REQUIRED ACTION
Format every line of the entries below as a Markdown table with the columns "Row" and "Line," numbering the rows and skipping blank lines.

(Saved data entries)
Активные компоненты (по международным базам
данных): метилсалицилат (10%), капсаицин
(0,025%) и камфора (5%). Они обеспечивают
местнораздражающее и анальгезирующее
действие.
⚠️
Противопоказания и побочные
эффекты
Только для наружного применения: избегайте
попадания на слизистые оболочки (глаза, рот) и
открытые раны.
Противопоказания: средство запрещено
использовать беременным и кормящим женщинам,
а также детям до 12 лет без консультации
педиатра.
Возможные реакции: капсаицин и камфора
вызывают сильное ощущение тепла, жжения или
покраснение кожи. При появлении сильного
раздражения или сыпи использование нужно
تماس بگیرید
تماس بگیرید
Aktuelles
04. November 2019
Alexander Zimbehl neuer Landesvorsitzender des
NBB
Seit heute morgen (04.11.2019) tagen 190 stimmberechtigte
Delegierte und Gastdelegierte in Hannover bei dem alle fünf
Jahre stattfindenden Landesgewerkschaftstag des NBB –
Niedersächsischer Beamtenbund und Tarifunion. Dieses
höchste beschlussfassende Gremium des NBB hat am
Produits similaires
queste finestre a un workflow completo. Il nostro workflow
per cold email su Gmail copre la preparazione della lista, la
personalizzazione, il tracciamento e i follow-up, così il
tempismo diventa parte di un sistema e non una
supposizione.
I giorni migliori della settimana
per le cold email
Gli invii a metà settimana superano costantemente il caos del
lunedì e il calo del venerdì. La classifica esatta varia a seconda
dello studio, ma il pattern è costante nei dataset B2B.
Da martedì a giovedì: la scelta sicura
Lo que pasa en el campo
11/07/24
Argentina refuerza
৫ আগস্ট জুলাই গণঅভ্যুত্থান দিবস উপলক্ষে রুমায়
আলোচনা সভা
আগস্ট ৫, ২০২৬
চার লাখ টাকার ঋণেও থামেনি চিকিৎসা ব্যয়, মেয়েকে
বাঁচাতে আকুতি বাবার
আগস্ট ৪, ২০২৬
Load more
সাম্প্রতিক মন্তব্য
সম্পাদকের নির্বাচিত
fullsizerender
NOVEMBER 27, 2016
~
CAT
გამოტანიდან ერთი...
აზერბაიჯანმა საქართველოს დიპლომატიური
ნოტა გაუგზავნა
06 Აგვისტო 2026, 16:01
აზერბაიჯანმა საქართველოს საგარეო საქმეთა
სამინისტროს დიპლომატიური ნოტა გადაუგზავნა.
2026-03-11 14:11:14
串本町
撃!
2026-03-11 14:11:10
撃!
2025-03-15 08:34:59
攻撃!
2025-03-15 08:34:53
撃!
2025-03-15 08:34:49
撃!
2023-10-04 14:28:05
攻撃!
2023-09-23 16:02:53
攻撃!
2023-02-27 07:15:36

YOUR RESPONSE
| Row | Line |
|---|---|
| 1 | Активные компоненты (по международным базам |
| 2 | данных): метилсалицилат (10%), капсаицин |
| 3 | (0,025%) и камфора (5%). Они обеспечивают |
| 4 | местнораздражающее и анальгезирующее |
| 5 | действие. |
| 6 | ⚠️ |
| 7 | Противопоказания и побочные |
| 8 | эффекты |
| 9 | Только для наружного применения: избегайте |
| 10 | попадания на слизистые оболочки (глаза, рот) и |
| 11 | открытые раны. |
| 12 | Противопоказания: средство запрещено |
| 13 | использовать беременным и кормящим женщинам, |
| 14 | а также детям до 12 лет без консультации |
| 15 | педиатра. |
| 16 | Возможные реакции: капсаицин и камфора |
| 17 | вызывают сильное ощущение тепла, жжения или |
| 18 | покраснение кожи. При появлении сильного |
| 19 | раздражения или сыпи использование нужно |
| 20 | تماس بگیرید |
| 21 | تماس بگیرید |
| 22 | Aktuelles |
| 23 | 04. November 2019 |
| 24 | Alexander Zimbehl neuer Landesvorsitzender des |
| 25 | NBB |
| 26 | Seit heute morgen (04.11.2019) tagen 190 stimmberechtigte |
| 27 | Delegierte und Gastdelegierte in Hannover bei dem alle fünf |
| 28 | Jahre stattfindenden Landesgewerkschaftstag des NBB – |
| 29 | Niedersächsischer Beamtenbund und Tarifunion. Dieses |
| 30 | höchste beschlussfassende Gremium des NBB hat am |
| 31 | Produits similaires |
| 32 | queste finestre a un workflow completo. Il nostro workflow |
| 33 | per cold email su Gmail copre la preparazione della lista, la |
| 34 | personalizzazione, il tracciamento e i follow-up, così il |
| 35 | tempismo diventa parte di un sistema e non una |
| 36 | supposizione. |
| 37 | I giorni migliori della settimana |
| 38 | per le cold email |
| 39 | Gli invii a metà settimana superano costantemente il caos del |
| 40 | lunedì e il calo del venerdì. La classifica esatta varia a seconda |
| 41 | dello studio, ma il pattern è costante nei dataset B2B. |
| 42 | Da martedì a giovedì: la scelta sicura |
| 43 | Lo que pasa en el campo |
| 44 | 11/07/24 |
| 45 | Argentina refuerza |
| 46 | ৫ আগস্ট জুলাই গণঅভ্যুত্থান দিবস উপলক্ষে রুমায় |
| 47 | আলোচনা সভা |
| 48 | আগস্ট ৫, ২০২৬ |
| 49 | চার লাখ টাকার ঋণেও থামেনি চিকিৎসা ব্যয়, মেয়েকে |
| 50 | বাঁচাতে আকুতি বাবার |
| 51 | আগস্ট ৪, ২০২৬ |
| 52 | Load more |
| 53 | সাম্প্রতিক মন্তব্য |
| 54 | সম্পাদকের নির্বাচিত |
| 55 | fullsizerender |
| 56 | NOVEMBER 27, 2016 |
| 57 | ~ |
| 58 | CAT |
| 59 | გამოტანიდან ერთი... |
| 60 | აზერბაიჯანმა საქართველოს დიპლომატიური |
| 61 | ნოტა გაუგზავნა |
| 62 | 06 Აგვისტო 2026, 16:01 |
| 63 | აზერბაიჯანმა საქართველოს საგარეო საქმეთა |
| 64 | სამინისტროს დიპლომატიური ნოტა გადაუგზავნა. |
| 65 | 2026-03-11 14:11:14 |
| 66 | 串本町 |
| 67 | 撃! |
| 68 | 2026-03-11 14:11:10 |
| 69 | 撃! |
| 70 | 2025-03-15 08:34:59 |
| 71 | 攻撃! |
| 72 | 2025-03-15 08:34:53 |
| 73 | 撃! |
| 74 | 2025-03-15 08:34:49 |
| 75 | 撃! |
| 76 | 2023-10-04 14:28:05 |
| 77 | 攻撃! |
| 78 | 2023-09-23 16:02:53 |
| 79 | 攻撃! |
| 80 | 2023-02-27 07:15:36 |